13 Steps to Get eZ Publish 5.x to Work on Homestead

Posted by Unknown on Friday, July 4, 2014

This article was initially going to be a quick tip on how to install eZ Publish on Homestead in just a few steps. However, after I saw how much effort it took to get it up and working from scratch on a Vagrant box hosted on Windows, I decided to make it into a full article. I suffered, so you don’t have to :)

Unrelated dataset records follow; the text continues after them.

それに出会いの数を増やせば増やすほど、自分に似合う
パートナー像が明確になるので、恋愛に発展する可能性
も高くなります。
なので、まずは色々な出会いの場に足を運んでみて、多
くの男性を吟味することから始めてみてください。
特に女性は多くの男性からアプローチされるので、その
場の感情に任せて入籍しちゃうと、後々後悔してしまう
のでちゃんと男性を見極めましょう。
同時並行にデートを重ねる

I’m hoping the eZ team will address the issues I state below, and as they do (if they do) I will alter this post accordingly. Granted, my environment is very specific: Vagrant on Windows. However, this shouldn’t matter. Every CMS, app, and framework I’ve tried to boot up in the same way was runnable in a matter of minutes. There is no reason in today’s modern web world for this not to work the same way on everything.


Vagrant-friendly apps



Let’s define the purpose of Vagrant. The purpose of Vagrant is team unity, and production / development parity regardless of host operating system. In other words, the purpose of Vagrant is twofold:



  1. Being able to provide each team member with the identical development environment to avoid “it works on my machine” excuses

  2. Being able to replicate the production environment as closely as possible without disrupting either the host machine, or the environments dedicated to other clients on the same machine


Therefore, we use Vagrant to have identical copies of VMs dedicated to a single project, which can be easily destroyed and rebuilt without repercussions for easier, faster and more scalable development, experimentation and deployment.


Through experimentation with the installation procedures below, I’ve found that eZ Publish does not make this easy. In 2014, most professional developers with multiple clients and/or projects use Vagrant even while soloing - having dedicated, separate, destructible and rebuildable environments for each project is priceless when considering the plethora of hosting options, tools, and versions of those tools at our disposal.


I’m disappointed to not see more apps adopt a Vagrant-first approach these days. Just like we need to think mobile first when developing front ends, we should think VM-first when developing back end libraries, frameworks and apps - otherwise the whole Docker / Vagrant compartmentalization story the world is focusing on is moot, and the apps that fail to adapt will be left behind as the world moves to Heroku, GAE, Amazon and others.


Let’s start the installation procedure now.


Step 1: Homestead Improved


Have a Laravel Homestead Improved box prepared and working. If you did vagrant up to see if it works, do vagrant destroy so we can configure it.